Офицер шагнул вперед, точно желая помочь Крокофьеву, и на его округлом лице мелькнуло что-то вроде испуга. Но это выражение тотчас сменилось все той же располагающей улыбкой - лукавой и доброжелательной. Он покачал головой и, не оборачиваясь, сдержанно приказал кому-то войти. Может быть, потому, что приказывал он на немецком языке, лицо у него заострилось, стало властным и жестоким.
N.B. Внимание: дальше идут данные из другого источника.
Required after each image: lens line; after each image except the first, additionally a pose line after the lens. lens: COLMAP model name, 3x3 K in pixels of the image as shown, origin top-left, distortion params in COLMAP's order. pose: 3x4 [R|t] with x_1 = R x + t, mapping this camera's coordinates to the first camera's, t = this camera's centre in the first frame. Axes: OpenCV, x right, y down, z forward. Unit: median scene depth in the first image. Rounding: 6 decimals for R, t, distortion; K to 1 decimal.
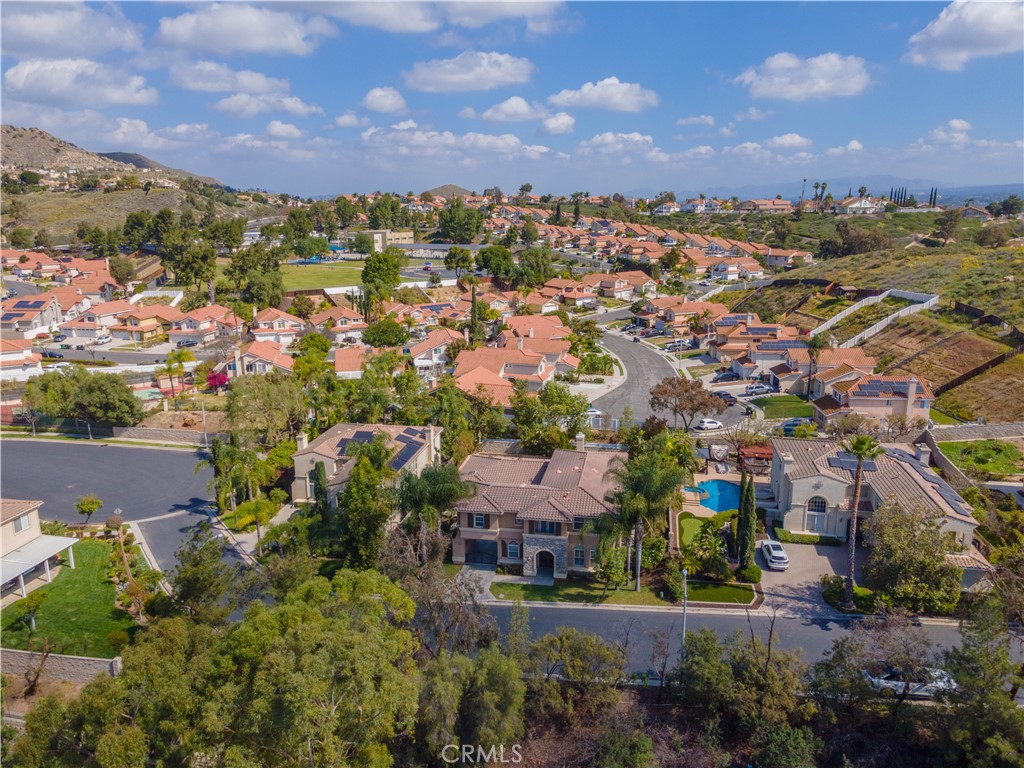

И пока из-за его спины выходил часовой, который принял в свое время Крокофьева и втолкнул в эту избу, пока он развязывал ремень на кистях Николая, выражение лица офицера не менялось - было строгим, замкнутым и жестоким. Когда солдат кончил свою работу и вытянулся, держа ремень в руках, офицер, не глядя на него, подал новую команду, и солдат, старательно топая большими подкованными сапогами с гладкими буро-желтыми голенищами, двинулся к двери. Потом вспомнил, что у него в руках ремень, и торопливо сунул его на недавно побеленный шесток.
Наблюдая за часовым, Крокофьев сразу понял, что русская печка давно не топилась, в избе прохладно, но противный запах чужеземного постоя не выветрился, а стал как бы резче, острее.
Когда солдат вышел и старательно прикрыл за собой дверь, офицер посмотрел ему вслед, доверительно улыбнулся и прошелся по комнате. Было в его походке что-то мягкое, успокаивающее, и Крокофьев шумно вздохнул: он все еще надеялся на чудо.
Стоя спиной к пленному, офицер снял свой блестящий, будто лакированный плащ, привычным движением повесил его на гвоздь неподалеку от часов, удивленно и вроде даже испуганно присвистнул и, резко потянув за цепочку, качнул маятник. Часы деловито затикали, страшная изба стала милой и домашней. В ней вдруг запахло свежевымытыми, некрашеными полами, какими-то травами и хорошими духами. Прокофьев почти с умилением отметил: "Шипр. Мой любимый одеколон". Офицер снял фуражку, повесил ее над плащом и обеими руками, по-мужицки, пригладил слегка напомаженные темно-русые волосы.